The document found on FCC’s table, talks about Google’s X Division plan of developing wireless charging devices for the new autonomous vehicles. And according to the rumors out there, 3 companies have submitted their projects to the tech giant since February 2015.
The first company to have submitted its plan to the Mountain View-based tech giant is Hevo Power, followed by Momentum Dynamics and Alpha, who allegedly developed a working wireless charger prototype.
But the documentation found on FCC’s table is capable of telling us even more than this. According to the said document, the new wireless charger device will be capable of delivering an electrical current of circa 1.5 kW, from a wireless transmitter mounted on the ground, directly to the car’s electrical outlet.
Basically, Google plan on constructing charging stands all over the place for those who want to take a respite before hopping into the car. But the design cited by the FCC document has certain limitations. For example, there are a couple of engineers who think that current’s intensity is pretty low and that energy loss during the charging process can also be an issue.
Google came prepared with a little speech regarding this rumors. According to the tech giant, Hevo has received permission to develop the prototype. However, the device is still into the beta stage and it will take a lot of tinkering before it will be made available to the public.
So, what is this new and outstanding piece of technology that Google is currently developing? According to the schematics, it would seem that the wireless charger is no larger than a manhole cover. Supposedly, when the car runs out of juice, the driver will be capable of getting his car upon one of these platforms in order to initiate the charging process.

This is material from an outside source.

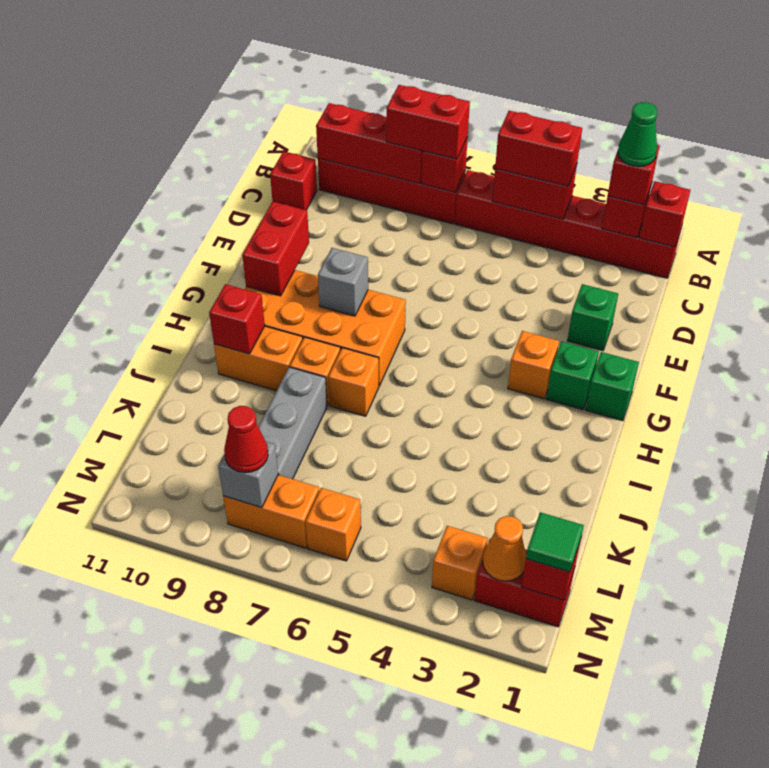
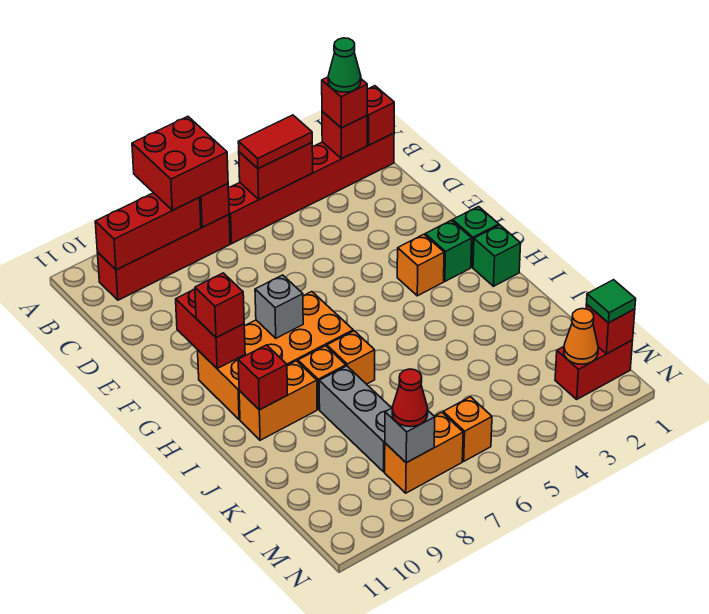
red 1x2 brick [495,111,582,186] -> red 1x2 tile [238,115,312,169]
red 1x2 brick [386,85,470,159] -> red 2x2 brick [132,117,228,210]
red 1x1 brick [270,151,317,210] -> red 1x1 brick moved to [195,273,244,338]
green 1x1 brick [567,284,618,351] -> green 1x1 brick moved to [473,225,521,286]
orange 1x1 brick [432,526,488,600] -> none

It’s basically the same charging principle used by wireless phone charger, only that you have to think even bigger. The charging device uses the resonant magnetic induction, a technology that is capable of transmitting electric current over a small distance, without the use of cables.
Google’s testing out wireless charging for autonomous vehicles. Naturally, this is the next logical step the company needs to take in order to make the technology feasible.